*ENTRIES SHOWN:*

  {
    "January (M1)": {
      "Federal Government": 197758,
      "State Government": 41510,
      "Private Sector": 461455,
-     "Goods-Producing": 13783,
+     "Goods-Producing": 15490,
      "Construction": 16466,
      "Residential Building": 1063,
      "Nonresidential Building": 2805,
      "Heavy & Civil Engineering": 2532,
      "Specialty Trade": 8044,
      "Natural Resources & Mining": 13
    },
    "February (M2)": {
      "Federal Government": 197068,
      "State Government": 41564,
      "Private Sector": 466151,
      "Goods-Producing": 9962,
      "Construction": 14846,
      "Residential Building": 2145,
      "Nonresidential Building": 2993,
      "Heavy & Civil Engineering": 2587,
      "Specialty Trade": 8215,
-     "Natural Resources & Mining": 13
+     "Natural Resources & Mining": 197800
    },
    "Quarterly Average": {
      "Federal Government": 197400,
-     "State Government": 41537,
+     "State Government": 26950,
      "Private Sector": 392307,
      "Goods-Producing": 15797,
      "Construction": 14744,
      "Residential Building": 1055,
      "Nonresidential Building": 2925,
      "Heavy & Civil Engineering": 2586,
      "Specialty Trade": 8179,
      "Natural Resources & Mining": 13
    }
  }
* * *
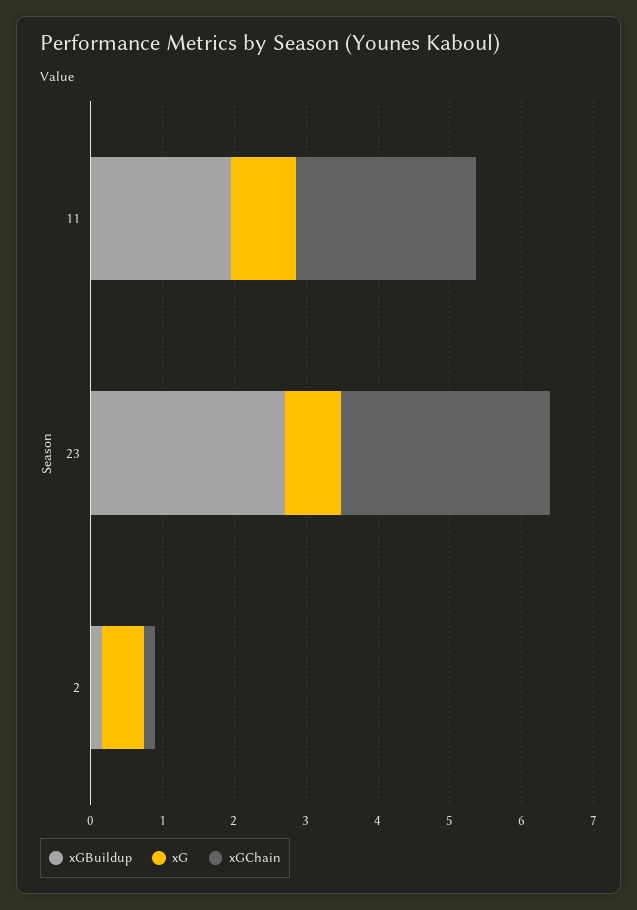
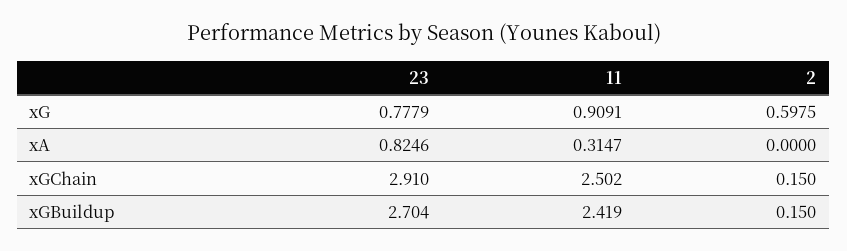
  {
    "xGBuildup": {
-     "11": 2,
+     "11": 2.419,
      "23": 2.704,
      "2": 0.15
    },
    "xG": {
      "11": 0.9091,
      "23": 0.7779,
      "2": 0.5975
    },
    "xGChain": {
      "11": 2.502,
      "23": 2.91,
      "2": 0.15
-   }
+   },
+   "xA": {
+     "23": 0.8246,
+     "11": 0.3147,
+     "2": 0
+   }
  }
...
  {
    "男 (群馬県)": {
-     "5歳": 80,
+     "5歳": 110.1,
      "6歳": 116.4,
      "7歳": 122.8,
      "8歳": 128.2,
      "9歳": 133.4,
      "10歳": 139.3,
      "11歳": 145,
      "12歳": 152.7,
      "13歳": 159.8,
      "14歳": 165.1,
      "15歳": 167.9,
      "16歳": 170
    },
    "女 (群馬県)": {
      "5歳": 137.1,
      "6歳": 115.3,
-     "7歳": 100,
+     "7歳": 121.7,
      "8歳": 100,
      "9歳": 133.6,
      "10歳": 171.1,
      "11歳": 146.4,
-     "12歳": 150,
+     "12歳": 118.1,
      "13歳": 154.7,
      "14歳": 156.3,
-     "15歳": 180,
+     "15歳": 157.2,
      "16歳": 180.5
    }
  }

*INSTRUCTIONS TO FOLLOW:* Above are the records. Copy every line in them holding "Engineering".

*ANSWER FOR THIS EXERCISE:*
      "Heavy & Civil Engineering": 2532,
      "Heavy & Civil Engineering": 2587,
      "Heavy & Civil Engineering": 2586,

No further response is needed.